Also, I note that the official summary calls this story a “love story.” Uh...did I miss that? Where does it become a love story? You mean when Oryx pointlessly starts narrating her life story to Jimmy to emphasize that child porn is bad (or not even that, since Oryx apparently isn't all that broken up at being sold as a child and being forced into doing child porn)? You mean the two pages that say “Crake loved Oryx (though we're never really shown or have it elaborated on) but Jimmy starts to sleep with her” and then the book ends about 30 pages later? That's an “unforgettable love story?” Really?
All in all, it was a book with redeeming qualities that kept me reading through the end, but was bogged down by its flaws that keep me from confidently saying it's a great book. I guess I could say it's a good book? For me, it hovers in that in-between area of “ok” and “good.”

[Chart understanding data]
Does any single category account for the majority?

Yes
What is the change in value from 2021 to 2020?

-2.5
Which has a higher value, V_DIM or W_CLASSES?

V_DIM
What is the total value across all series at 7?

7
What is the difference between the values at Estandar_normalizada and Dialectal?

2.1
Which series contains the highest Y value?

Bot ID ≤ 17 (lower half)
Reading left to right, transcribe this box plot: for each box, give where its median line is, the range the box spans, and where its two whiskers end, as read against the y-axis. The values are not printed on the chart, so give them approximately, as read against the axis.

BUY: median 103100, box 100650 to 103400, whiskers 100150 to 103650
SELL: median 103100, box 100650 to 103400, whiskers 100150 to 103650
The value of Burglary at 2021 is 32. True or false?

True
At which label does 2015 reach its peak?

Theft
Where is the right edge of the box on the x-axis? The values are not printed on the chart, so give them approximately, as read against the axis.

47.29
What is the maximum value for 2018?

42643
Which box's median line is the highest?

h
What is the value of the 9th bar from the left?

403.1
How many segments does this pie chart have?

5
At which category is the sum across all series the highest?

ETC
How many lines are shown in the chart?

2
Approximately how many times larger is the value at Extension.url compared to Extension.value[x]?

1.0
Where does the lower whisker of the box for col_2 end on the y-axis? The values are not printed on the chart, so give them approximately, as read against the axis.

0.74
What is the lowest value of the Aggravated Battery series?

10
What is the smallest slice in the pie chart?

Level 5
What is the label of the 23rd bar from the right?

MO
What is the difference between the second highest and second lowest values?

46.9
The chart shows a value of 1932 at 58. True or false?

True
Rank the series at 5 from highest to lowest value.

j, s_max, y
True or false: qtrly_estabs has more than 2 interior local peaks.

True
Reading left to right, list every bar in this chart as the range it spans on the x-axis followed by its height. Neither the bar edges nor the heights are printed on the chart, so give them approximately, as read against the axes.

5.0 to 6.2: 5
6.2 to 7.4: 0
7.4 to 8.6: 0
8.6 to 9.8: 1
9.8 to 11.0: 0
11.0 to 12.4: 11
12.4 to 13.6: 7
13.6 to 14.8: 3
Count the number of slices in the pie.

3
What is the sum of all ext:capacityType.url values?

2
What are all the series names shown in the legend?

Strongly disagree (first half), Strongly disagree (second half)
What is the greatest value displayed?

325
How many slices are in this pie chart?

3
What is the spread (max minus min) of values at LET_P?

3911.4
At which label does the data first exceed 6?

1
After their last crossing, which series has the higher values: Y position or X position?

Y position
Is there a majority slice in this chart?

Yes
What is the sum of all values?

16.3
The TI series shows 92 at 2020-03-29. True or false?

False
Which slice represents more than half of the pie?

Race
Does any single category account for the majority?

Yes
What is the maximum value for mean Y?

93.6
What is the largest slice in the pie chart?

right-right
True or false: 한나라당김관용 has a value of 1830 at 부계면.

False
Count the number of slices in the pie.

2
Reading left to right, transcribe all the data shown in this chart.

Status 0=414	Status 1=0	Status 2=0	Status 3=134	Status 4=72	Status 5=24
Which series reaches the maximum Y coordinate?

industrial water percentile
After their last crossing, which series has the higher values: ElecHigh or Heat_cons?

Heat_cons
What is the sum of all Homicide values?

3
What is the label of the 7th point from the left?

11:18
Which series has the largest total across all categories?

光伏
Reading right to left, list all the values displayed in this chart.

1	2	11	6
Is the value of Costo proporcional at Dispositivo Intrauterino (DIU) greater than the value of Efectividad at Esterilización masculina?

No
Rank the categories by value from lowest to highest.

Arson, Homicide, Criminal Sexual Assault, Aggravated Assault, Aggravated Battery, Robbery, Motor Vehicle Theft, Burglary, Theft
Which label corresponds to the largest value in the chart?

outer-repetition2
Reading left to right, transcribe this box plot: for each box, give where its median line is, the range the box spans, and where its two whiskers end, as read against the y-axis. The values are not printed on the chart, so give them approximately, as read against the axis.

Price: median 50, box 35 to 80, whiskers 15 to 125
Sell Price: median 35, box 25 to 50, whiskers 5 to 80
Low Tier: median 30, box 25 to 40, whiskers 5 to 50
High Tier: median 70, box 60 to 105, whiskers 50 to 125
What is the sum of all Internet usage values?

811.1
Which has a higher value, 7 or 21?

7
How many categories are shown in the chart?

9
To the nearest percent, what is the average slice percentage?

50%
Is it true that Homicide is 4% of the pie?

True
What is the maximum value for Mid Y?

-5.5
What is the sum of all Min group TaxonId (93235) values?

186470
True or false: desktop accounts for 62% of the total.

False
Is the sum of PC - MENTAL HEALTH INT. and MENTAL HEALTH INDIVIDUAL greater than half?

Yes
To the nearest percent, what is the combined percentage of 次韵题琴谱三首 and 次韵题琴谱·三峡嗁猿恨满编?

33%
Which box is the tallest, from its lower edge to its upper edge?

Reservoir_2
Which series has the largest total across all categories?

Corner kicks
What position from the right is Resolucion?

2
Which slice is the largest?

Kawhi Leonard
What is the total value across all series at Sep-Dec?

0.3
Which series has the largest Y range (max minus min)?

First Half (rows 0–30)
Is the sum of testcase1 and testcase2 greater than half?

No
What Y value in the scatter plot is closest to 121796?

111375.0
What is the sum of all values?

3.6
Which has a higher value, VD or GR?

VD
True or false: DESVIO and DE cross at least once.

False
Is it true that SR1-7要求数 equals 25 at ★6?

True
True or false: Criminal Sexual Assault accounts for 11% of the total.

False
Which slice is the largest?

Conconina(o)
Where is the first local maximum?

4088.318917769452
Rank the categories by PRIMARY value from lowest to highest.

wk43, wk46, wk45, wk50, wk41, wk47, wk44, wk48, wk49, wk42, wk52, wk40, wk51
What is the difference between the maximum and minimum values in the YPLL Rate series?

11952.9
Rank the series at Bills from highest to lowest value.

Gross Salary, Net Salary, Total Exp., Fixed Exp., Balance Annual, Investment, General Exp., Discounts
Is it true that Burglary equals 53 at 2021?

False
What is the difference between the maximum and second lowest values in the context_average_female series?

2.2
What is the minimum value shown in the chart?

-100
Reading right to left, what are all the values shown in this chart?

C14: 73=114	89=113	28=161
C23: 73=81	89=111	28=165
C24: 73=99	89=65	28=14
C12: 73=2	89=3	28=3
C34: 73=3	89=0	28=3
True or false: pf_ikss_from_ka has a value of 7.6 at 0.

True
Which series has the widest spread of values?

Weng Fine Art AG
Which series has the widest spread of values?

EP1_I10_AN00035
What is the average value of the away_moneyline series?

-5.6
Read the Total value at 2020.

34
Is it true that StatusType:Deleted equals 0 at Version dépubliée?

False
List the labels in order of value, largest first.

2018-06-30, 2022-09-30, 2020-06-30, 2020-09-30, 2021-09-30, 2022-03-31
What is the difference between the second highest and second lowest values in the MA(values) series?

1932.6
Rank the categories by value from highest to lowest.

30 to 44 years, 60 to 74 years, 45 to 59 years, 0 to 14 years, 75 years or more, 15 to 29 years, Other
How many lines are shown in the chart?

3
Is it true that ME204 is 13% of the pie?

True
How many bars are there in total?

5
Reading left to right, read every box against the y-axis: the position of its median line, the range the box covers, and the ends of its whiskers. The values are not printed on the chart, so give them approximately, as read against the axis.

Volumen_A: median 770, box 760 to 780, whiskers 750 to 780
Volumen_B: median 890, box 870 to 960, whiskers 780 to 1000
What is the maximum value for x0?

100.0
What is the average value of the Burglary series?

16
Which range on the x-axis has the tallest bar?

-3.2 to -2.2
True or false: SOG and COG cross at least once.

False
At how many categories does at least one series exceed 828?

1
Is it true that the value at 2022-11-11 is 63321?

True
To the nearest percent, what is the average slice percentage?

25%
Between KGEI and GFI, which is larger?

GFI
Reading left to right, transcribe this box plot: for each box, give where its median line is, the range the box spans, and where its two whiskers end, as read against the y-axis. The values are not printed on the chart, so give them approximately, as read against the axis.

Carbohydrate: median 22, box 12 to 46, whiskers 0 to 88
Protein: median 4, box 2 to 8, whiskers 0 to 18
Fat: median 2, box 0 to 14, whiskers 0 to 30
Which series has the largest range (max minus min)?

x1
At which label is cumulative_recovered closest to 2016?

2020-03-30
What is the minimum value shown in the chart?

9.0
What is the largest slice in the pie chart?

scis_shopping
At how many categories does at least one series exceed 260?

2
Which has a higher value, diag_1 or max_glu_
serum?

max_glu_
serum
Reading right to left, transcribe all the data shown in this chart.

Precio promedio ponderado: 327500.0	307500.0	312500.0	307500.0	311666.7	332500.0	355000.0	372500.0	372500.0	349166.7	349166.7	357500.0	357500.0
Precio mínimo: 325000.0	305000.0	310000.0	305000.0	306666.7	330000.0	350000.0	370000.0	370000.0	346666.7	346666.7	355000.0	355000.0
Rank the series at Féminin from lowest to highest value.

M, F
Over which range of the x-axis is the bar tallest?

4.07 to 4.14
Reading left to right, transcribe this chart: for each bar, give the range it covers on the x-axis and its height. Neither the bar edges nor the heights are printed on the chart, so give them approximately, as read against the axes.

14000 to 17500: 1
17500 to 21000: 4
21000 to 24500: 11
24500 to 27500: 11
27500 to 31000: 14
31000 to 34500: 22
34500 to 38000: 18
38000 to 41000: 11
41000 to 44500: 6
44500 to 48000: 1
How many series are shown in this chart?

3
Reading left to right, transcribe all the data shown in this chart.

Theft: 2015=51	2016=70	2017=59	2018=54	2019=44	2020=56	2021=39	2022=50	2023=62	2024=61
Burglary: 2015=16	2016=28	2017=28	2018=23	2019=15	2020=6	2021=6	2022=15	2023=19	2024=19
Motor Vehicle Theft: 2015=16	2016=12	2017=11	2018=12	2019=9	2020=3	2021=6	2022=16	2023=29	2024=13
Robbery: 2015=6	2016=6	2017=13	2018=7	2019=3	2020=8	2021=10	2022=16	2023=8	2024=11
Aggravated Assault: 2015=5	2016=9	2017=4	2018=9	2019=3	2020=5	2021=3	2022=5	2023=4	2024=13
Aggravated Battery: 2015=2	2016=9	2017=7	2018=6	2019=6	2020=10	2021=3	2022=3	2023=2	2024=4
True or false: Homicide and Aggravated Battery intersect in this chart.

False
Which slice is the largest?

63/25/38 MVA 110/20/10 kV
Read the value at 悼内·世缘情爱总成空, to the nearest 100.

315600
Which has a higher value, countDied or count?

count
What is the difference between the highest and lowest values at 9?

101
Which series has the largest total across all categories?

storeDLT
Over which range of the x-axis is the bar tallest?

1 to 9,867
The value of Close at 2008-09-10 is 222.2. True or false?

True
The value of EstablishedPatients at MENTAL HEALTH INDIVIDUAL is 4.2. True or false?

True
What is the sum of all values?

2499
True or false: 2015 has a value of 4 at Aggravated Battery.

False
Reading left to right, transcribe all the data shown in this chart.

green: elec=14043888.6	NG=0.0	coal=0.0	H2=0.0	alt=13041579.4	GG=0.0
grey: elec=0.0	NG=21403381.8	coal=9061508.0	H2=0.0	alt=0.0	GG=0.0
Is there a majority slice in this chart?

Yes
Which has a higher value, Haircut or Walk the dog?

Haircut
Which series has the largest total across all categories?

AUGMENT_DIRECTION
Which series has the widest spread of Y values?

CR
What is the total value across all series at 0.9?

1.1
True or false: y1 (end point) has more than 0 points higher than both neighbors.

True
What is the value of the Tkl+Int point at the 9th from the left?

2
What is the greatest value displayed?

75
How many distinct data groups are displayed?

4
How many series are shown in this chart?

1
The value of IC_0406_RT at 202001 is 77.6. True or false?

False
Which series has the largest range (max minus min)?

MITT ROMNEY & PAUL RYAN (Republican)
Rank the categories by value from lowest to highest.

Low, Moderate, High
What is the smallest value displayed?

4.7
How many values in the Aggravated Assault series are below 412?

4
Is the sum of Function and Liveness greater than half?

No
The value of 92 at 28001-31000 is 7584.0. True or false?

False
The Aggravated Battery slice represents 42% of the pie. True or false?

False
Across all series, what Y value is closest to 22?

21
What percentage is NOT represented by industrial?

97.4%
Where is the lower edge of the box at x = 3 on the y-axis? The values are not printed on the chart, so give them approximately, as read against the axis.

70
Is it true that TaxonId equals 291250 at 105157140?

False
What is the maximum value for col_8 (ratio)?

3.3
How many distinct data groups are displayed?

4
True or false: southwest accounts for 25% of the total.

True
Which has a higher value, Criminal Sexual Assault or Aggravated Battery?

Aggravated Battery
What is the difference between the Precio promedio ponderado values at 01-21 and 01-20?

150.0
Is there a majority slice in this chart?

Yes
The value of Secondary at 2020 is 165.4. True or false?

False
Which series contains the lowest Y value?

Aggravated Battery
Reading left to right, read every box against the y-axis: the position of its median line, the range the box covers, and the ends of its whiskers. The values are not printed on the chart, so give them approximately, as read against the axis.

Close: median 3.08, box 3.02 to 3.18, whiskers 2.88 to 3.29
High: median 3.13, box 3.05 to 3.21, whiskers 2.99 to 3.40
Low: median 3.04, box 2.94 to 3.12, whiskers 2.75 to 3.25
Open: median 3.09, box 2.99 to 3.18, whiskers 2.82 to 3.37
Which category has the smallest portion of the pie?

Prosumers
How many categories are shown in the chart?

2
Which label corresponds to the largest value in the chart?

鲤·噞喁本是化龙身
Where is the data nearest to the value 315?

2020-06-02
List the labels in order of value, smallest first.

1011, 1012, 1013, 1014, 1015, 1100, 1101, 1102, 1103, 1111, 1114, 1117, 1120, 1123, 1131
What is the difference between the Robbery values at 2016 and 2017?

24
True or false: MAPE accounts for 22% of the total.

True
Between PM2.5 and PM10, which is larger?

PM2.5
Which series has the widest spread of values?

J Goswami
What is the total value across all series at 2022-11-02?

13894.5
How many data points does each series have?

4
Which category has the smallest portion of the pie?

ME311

_What this exercise asks_
1. According to the book review, what does the official summary call the story?
2. Carry on the book review from its last sentence.

_Answer list_
1. The official summary calls it a "love story."

2.
But there is one thing I want to say in this review: The Diamond Age by Neal Stephenson kept on popping up in my head at certain times when I read this. They have some similarities but they're totally different books, I think it was just in the speculative fiction nature of them both and how they touch upon some similar themes at times? I feel like the prose in the two books are near opposites, and they both have a habit of jumping around different places, though Atwood's book focuses more on different times and Stephenson focuses more on different characters. I prefer The Diamond Age to Oryx and Crake so...I don't know, if you found this book disappointing, try that one, I guess. A weird note to end a review on, but it would've bothered me if I didn't say it.